** Required work **
**1.** The article on big-city costs says big cities are expensive because of one main factor. What is it, and how does it push prices up?
**2.** Translate this sentence from the article on big-city costs into Spanish: "The most crucial factor in driving the high cost of a big city is demand."
**3.** Go on writing the article on big-city costs, starting right after its last sentence.

Are Big Cities Always More Expensive?

Many people think that big cities are always more expensive. Big city prices are no surprise, as big cities have a long-standing reputation for being more expensive than other cities. But is this always true? 

Big cities are not always more expensive. It’s true that big cities typically have a higher cost of living compared to smaller cities. Traveling to big cities also isn’t always more expensive. The cost of living and traveling to any big city can vary depending on the city’s location. 

Keep reading to learn more about why big cities are often expensive, in which big cities are the most affordable, and more. 

Why Are Big Cities so Expensive?

For travelers thinking of living in or traveling to a big city, a financial plan and savings will likely be in order. This is because big cities are expensive in the vast majority of cases. 

Budgeting and planning ahead are both critical for budgeting in a big city. If you’re planning on traveling to one soon, you might want to bring a travel journal with your budget outlined.

Lamare’s travel journal is ideal for helping you stick to your budget, and it’s compact enough to carry it with you on your journey.  

Big City Sites Lead to Big City Prices

The most crucial factor in driving the high cost of a big city is demand. Big city living becomes expensive when something in the city is attractive to a large number of people. 

Whatever that special something may be caused many to flock to that city and initiates an increase in demand for land, housing, gas, food, and other resources. When the demand for those resources is high, prices also rise. 

This price increase is compounded when the commodity or necessity is in short supply.

Below are some factors that drive demand: 

  • Variety in Restaurants/Food
  • Favorable Weather
  • Unique Culture
  • Shops

Big Cities Bring Big Name Restaurants

A high number of people inhabits big cities, and this creates a melting pot of cultures. Along with varied cultures comes a unique take on cuisine. Often, big cities offer a fresh take on a well-loved food item or boast high-quality cuisine.

According to a Time Out Index global survey, Chicago is the world’s food and drink capital. Countless people travel to the city every year to taste Chicago’s infamous deep-dish pizza or to dine downtown at a fancy restaurant.

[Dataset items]
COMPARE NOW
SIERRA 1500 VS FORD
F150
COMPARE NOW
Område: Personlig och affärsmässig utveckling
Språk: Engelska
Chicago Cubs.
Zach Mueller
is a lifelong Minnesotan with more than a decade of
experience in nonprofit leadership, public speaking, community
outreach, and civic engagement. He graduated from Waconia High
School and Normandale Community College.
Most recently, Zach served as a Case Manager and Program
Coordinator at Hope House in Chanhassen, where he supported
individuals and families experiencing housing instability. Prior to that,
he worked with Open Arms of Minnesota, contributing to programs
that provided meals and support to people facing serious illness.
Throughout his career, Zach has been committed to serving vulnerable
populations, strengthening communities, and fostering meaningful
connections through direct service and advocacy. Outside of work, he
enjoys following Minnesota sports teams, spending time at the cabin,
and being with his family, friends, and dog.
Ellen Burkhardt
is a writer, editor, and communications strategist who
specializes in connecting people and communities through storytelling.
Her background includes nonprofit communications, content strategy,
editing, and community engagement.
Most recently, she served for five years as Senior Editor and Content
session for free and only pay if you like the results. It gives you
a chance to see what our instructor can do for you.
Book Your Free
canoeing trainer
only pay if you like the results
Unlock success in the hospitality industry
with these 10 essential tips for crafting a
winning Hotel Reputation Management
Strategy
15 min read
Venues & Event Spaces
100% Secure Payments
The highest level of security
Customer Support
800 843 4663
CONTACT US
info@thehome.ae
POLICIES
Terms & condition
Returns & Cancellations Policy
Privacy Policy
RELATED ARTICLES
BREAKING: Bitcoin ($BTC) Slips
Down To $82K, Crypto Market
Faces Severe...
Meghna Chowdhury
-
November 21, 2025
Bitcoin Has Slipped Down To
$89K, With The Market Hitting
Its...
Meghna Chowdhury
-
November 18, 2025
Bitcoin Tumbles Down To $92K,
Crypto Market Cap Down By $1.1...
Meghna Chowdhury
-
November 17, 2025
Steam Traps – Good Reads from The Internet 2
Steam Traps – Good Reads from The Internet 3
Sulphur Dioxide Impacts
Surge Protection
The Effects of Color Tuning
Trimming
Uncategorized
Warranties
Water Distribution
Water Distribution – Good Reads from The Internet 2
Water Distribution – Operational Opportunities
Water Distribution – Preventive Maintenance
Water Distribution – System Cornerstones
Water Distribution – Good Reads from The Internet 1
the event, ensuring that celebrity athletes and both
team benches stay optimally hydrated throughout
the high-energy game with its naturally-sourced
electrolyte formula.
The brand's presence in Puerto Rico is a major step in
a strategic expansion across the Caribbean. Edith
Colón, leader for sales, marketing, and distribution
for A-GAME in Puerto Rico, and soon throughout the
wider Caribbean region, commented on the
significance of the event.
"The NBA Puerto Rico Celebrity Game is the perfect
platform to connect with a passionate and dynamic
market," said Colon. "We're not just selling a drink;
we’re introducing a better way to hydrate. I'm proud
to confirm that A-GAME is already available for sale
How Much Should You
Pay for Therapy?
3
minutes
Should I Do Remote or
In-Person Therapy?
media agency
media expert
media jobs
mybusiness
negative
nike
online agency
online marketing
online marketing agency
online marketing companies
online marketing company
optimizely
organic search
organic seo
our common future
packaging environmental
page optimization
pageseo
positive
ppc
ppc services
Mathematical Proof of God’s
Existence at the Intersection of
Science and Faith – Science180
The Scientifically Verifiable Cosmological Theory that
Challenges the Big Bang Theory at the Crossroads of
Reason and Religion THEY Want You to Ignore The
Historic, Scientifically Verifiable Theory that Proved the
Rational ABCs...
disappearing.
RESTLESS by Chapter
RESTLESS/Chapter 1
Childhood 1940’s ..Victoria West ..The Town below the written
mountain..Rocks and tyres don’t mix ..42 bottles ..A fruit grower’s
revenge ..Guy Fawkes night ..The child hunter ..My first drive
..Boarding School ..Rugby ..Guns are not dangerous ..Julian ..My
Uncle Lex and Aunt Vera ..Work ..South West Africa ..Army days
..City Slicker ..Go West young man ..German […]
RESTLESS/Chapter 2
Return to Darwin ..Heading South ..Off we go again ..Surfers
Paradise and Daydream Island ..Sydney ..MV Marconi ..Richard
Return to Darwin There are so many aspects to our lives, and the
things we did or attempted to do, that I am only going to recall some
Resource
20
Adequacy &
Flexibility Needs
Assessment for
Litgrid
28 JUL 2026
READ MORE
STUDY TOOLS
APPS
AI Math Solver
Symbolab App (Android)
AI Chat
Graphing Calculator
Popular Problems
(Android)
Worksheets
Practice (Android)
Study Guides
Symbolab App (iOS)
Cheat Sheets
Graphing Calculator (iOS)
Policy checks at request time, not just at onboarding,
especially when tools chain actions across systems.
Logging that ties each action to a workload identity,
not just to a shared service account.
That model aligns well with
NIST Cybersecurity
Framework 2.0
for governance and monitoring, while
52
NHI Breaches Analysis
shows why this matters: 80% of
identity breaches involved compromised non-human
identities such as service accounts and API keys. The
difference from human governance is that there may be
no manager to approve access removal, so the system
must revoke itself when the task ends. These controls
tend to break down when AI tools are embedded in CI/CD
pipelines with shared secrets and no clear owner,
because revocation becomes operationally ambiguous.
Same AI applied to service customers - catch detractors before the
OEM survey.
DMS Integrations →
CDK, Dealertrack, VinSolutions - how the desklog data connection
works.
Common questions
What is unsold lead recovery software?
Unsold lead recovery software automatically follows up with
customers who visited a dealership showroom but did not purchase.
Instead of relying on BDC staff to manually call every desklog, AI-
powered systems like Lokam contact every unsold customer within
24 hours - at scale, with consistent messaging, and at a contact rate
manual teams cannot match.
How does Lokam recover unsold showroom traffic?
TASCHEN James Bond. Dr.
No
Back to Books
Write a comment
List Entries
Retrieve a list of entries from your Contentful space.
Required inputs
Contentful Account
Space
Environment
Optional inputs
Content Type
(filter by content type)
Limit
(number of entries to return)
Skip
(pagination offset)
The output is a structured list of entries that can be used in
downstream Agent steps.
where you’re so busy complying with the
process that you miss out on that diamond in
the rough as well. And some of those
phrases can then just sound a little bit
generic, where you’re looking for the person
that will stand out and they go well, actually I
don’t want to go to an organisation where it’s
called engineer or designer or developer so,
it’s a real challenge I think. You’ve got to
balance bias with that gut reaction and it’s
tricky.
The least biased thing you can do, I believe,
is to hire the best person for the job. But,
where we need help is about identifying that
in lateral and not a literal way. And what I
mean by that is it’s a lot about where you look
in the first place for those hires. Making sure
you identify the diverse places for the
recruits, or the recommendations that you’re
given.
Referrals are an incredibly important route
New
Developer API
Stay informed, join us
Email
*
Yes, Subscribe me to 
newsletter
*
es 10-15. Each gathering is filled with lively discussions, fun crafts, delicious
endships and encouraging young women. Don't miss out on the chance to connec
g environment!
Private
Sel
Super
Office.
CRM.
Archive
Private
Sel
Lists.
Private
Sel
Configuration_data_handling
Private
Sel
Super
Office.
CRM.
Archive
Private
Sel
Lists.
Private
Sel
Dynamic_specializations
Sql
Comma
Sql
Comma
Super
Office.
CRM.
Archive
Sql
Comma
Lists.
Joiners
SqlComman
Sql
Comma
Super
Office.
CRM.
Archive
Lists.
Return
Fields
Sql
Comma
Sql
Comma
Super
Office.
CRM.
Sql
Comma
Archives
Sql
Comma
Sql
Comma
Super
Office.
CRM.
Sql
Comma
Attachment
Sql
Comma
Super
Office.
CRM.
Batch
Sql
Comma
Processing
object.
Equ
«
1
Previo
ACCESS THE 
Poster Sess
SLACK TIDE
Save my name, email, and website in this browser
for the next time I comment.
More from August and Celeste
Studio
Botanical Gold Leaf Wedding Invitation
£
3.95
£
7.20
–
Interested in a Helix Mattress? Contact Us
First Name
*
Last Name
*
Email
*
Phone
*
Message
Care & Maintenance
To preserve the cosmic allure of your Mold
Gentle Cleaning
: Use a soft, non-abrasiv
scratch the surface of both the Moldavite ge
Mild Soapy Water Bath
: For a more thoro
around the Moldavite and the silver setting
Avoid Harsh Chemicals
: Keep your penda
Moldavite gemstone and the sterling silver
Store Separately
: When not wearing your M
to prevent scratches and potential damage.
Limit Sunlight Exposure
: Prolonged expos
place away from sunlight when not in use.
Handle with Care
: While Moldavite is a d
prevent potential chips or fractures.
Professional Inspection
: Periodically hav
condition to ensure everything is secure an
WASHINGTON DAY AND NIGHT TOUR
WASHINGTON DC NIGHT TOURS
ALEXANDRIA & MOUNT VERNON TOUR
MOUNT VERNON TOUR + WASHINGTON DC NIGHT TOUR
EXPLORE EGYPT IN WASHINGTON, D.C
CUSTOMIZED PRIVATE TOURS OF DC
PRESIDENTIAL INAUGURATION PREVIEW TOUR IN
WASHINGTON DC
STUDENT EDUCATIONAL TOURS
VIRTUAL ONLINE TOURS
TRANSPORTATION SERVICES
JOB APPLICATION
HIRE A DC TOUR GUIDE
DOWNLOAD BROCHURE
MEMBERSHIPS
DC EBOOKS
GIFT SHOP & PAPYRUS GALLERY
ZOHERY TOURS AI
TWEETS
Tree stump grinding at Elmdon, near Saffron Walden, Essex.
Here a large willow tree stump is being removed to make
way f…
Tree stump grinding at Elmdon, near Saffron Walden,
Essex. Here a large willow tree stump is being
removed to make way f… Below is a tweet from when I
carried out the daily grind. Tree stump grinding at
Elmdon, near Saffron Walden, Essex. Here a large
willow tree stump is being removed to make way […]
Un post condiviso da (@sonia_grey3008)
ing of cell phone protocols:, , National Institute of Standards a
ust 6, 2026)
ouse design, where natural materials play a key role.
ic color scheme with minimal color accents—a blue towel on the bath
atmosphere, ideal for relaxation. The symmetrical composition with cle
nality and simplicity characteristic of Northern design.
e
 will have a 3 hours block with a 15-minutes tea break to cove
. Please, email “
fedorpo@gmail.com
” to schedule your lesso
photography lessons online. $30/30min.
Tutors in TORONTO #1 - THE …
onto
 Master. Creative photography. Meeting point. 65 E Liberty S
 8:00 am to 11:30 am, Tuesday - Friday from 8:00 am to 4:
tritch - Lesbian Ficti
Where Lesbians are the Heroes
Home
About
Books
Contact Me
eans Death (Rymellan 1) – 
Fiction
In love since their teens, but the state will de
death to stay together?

** Results by task **
**1.** The main factor is demand. When something about a city attracts many people, demand for land, housing, gas, food, and other resources rises, and prices go up with it. The rise is even greater when those goods or necessities are in short supply.

**2.** El factor más crucial que impulsa el alto costo de una gran ciudad es la demanda.

**3.**
Due to Chicago’s appeal in the food and drink scene, prices for everything from housing to food are sky-high. 

While food and drink are not the only commodities that make Chicago desirable, they keep tourists salivating over the city. 

Eating the local fare doesn’t necessarily mean you have to stop at all the tourist restaurants. To help you find some of the hot spots that big city dwellers love, try a food guide like the “Eat Like a Local” series. One of these is to help you navigate most big cities to sample the local cuisine without paying tourist prices. 

Ideal Weather Is Huge Draw

Some big cities are expensive because they have a favorable weather profile. San Diego, California, is known for its beautiful weather year-round. 

With minimal weather variability, the city’s temperature is usually around 65-70 degrees Fahrenheit in the winter and 70-80 degrees Fahrenheit in the summer. 

Locals often state that the weather was a significant determining factor in their decision to live in the city. Tourists also visit the city to enjoy the sunny days and comfortably cool nights. 

This is not to say that if the weather in a big city is unpredictable or extreme, the cost of living or visiting that city will be low. Just look at Chicago- the winters in Chicago are frigid, and the summers are sweltering, and the city is still costly. 

A Rich Culture Attracts More People


Big cities with a rich culture, or even a mix of cultures, are costly to visit and live in.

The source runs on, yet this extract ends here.